- [Kutipan Pilihan]:

>>>

Suasana di kantor pusat Tencent di Shenzhen, Guangdong, China, 28 Mei 2021. China terus melakukan tekanan keras pada sejumlah perusahaan teknologi besar di negara itu.
Usai pembatalan penawaran saham perdana Ant Group yang merupakan anak perusahaan Alibaba, kemudian keharusan perusahaan transportasi Didi hengkang dari pasar aplikasi, serta merger dua perusahaan pengaliran video milik Tencent, rupanya China terus melakukan tindakan terhadap perusahaan teknologi. Publik terus mempertanyakan alasan tindakan otoritas China itu.
Meski banyak gosip telah beredar, publik masih belum mengetahui alasan tindakan otoritas secara pasti. Investor global maupun lembaga pendanaan ventura tengah cemas menunggu.
Baca juga: China Makin Keras ”Menggebuk” Perusahaan Teknologi
Laman BBC pada Mei lalu pernah memberitakan tentang peringatan pejabat China terhadap 34 perusahaan teknologi pascatindakan terhadap Alibaba. Salah satu sumber mengatakan, ”Biarkan Alibaba menjadi peringatan bagian kalian (perusahaan teknologi).” Sebenarnya kalangan perusahaan teknologi sudah menyadari tentang teguran ini. Namun, rupanya tidak cukup sekadar sadar. Mereka harus menghentikan sejumlah bisnis mereka.
Laman The Washington Post menyebutkan beberapa alasan otoritas China melakukan penertiban meski alasan sebenarnya tetap saja tidak jelas. Seperti biasa, para pemimpin China tidak banyak bicara tentang alasan mendasar mengenai tindakan mereka. Mereka hanya memberikan alasan-alasan umum, seperti tentang perlindungan konsumen dan menjaga stabilitas keuangan. Jawaban itu tidak memuaskan investor dan publik.
Sejumah analis dan investor melontarkan berbagai teori seperti kemungkinan regulator ingin menegaskan kembali kekuatan pengawasan mereka. Mereka yang berkuasa mungkin frustrasi dengan kesombongan para miliarder teknologi dan ingin memberi pelajaran terhadap mereka. Tentu saja Pemerintah China ketar-ketir melihat Alibaba, Tencent, dan Ant memiliki kapitalisasi pasar gabungan yang pada tahun lalu bernilai hampir 2 triliun dollar AS. Jumlah ini melampaui perusahaan raksasa milik negara, seperti Bank of China Ltd.

Maskot Ant Group dipajang di kantor perusahaan itu di Hong Kong, 23 Oktober 2020. Grup yang terafiliasi dengan Alibaba itu batal melakukan IPO pada Oktober tahun lalu setelah adanya tekanan dari otoritas.
Kecemasan lebih besar adalah tentang peran otoritas, birokrasi, dan partai di tengah perkembangan perusahaan teknologi. Perusahaan teknologi tidak hanya berkembang di China, tetapi juga di luar negeri. Mereka juga berhubungan dengan investor dari berbagai negara. Ada saham yang dimiliki juga oleh investor. Partai Komunis semakin khawatir tentang pengaruh yang tumbuh dari perusahaan teknologinya. Sebagian besar di antara mereka adalah entitas swasta di mana Pemerintah China memiliki sangat sedikit kendali langsung.

<<<

- [Soal untuk Dikerjakan]:
**A)** Dalam artikel tentang tekanan China terhadap perusahaan teknologi, berapa perusahaan teknologi yang menerima peringatan dari pejabat China setelah tindakan terhadap Alibaba?
**B)** Tampilkan tanpa perubahan sepotong artikel tentang tekanan China terhadap perusahaan teknologi, dimulai dari kata-kata "Meski banyak gosip" dan diakhiri setelah "tengah cemas menunggu.".

- [Data Tersimpan]:

>>>

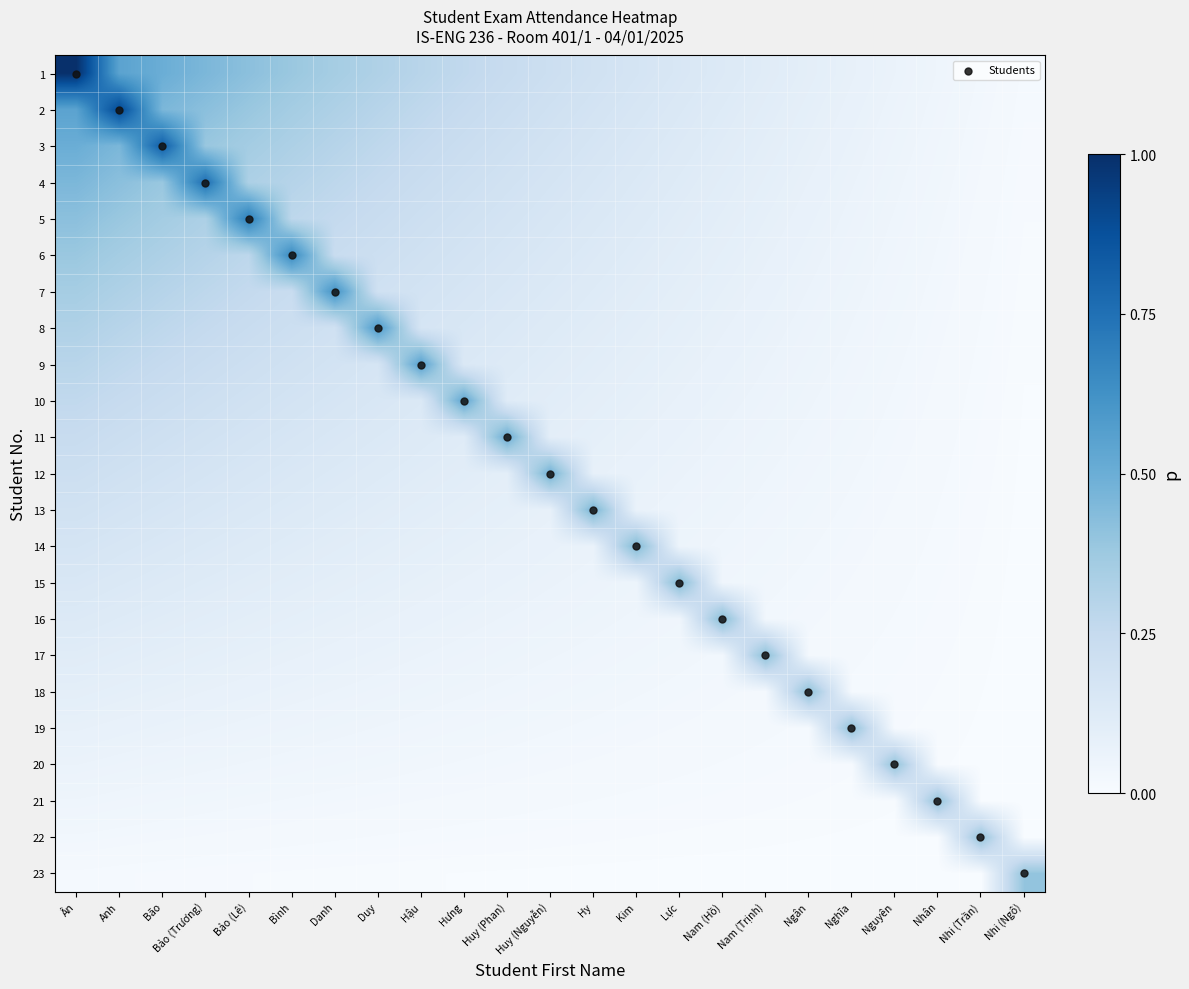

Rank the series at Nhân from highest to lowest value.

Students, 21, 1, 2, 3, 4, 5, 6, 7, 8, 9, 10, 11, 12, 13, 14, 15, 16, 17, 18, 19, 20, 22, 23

<<<

- [Soal dan Jawaban]:
**A)** 34 perusahaan teknologi.

**B)**
Meski banyak gosip telah beredar, publik masih belum mengetahui alasan tindakan otoritas secara pasti. Investor global maupun lembaga pendanaan ventura tengah cemas menunggu.